Predicting domain-domain interaction based on domain profiles with feature selection and support vector machines

Abstract

Background: Protein-protein interaction (PPI) plays essential roles in cellular functions. The cost, time and other limitations associated with the current experimental methods have motivated the development of computational methods for predicting PPIs. As protein interactions generally occur via domains instead of the whole molecules, predicting domain-domain interaction (DDI) is an important step toward PPI prediction. Computational methods developed so far have utilized information from various sources at different levels, from primary sequences, to molecular structures, to evolutionary profiles.

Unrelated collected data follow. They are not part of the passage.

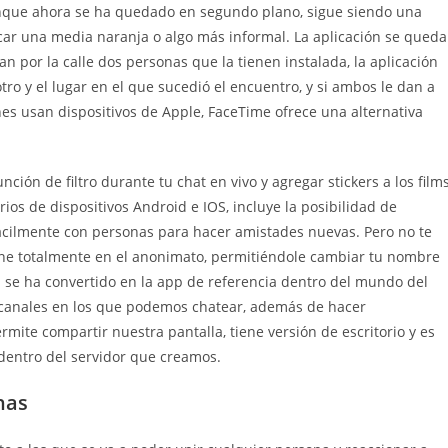
unque ahora se ha quedado en segundo plano, sigue siendo una
car una media naranja o algo más informal. La aplicación se queda
 por la calle dos personas que la tienen instalada, la aplicación
 otro y el lugar en el que sucedió el encuentro, y si ambos le dan a
nes usan dispositivos de Apple, FaceTime ofrece una alternativa
nción de filtro durante tu chat en vivo y agregar stickers a los film
ios de dispositivos Android e IOS, incluye la posibilidad de
fácilmente con personas para hacer amistades nuevas. Pero no te
ene totalmente en el anonimato, permitiéndole cambiar tu nombre
 se ha convertido en la app de referencia dentro del mundo del
canales en los que podemos chatear, además de hacer
mite compartir nuestra pantalla, tiene versión de escritorio y es
dentro del servidor que creamos.
nas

Results: In this paper, we propose a computational method to predict DDI using support vector machines (SVMs), based on domains represented as interaction profile hidden Markov models (ipHMM) where interacting residues in domains are explicitly modeled according to the three dimensional structural information available at the Protein Data Bank (PDB). Features about the domains are extracted first as the Fisher scores derived from the ipHMM and then selected using singular value decomposition (SVD). Domain pairs are represented by concatenating their selected feature vectors, and classified by a support vector machine trained on these feature vectors. The method is tested by leave-one-out cross validation experiments with a set of interacting protein pairs adopted from the 3DID database. The prediction accuracy has shown significant improvement as compared to InterPreTS (Interaction Prediction through Tertiary Structure), an existing method for PPI prediction that also uses the sequences and complexes of known 3D structure.

Conclusions: We show that domain-domain interaction prediction can be significantly enhanced by exploiting information inherent in the domain profiles via feature selection based on Fisher scores, singular value decomposition and supervised learning based on support vector machines. Datasets and source code are freely available on the web at http://liao.cis.udel.edu/pub/svdsvm. Implemented in Matlab and supported on Linux and MS Windows.

Figure 1

Flow chart of the method. Panel A shows a pair of interacting domain families, PfamA and PfamB, where for protein pairs across families, 3D structures are known that confirm interaction. The consensus sequence of each alignment as well as the set of interacting positions are used to produce random sequences from each family. Panel B shows the architecture of two ipHMMs, containing interacting states (interface residues) marked as M_i, and non-interacting as M_ni . Each protein sequence (positive or negative) is aligned to its corresponding ipHMM, and the sufficient statistics of this alignment are used to characterize the sequence by means of Fisher vectors (panel C). In panel D, feature selection is calculated for the entire dataset using SVD^PO, and it shows how all the dimensionality reduced vectors can be placed in the same vector space, which leaves them ready for training a support vector machine (SVM). The blue box shows a query sequence pair, where each of the proteins aligns to one of the domain families. Random negative examples are generated again, but now to be used in testing. Panels B, C and D work the same way as in training. In panel E, the SVM is used for classifying test examples. All distances to the hyperplane form a histogram (panel F), where the query sequence, if it is an actual interacting pair, is expected to have a large Z-score.

Figure 2

Architecture of the interaction profile hidden Markov model. The match states of the classical pHMM are split into non-interacting (M_ni) and interacting (M_i) match states.

Figure 3

First two SVD components of unconstrained Fisher vectors. The domain-domain interaction family is AAA-Vps4_C, and the positive example being tested has pdbid 1xwi.

Figure 4

First two SVD components of constrained Fisher vectors. The domain-domain interaction family is AAA-Vps4_C, and the positive example being tested has pdbid 1xwi.

Figure 5

Complexes that form the FGF-ig family. Only the molecular structure of the domain interfaces is shown. The first three rows are the training complexes used to learn a model for the entire family. Green balls correspond to the α-carbons of the interacting amino acids in the FGF sequences. Red balls, likewise, correspond to α-carbons of interacting amino acids in the receptors. Yellow and pink ribbons show the secondary structure elements, β-sheets and α-helices respectively. The fourth row shows the secondary structure of one FHF sequence.

Figure 6

Multiple sequence alignments of proteins in the FGF family and in the receptor (ig) family. Part of the alignment for sequences in the FGF family is shown at the top (note that the whole alignment does not fit in the figure). Interacting positions are marked with green boxes. The homologous FHF1b sequence is also aligned. The bottom alignment shows the receptors, with red boxes marking the interacting residues.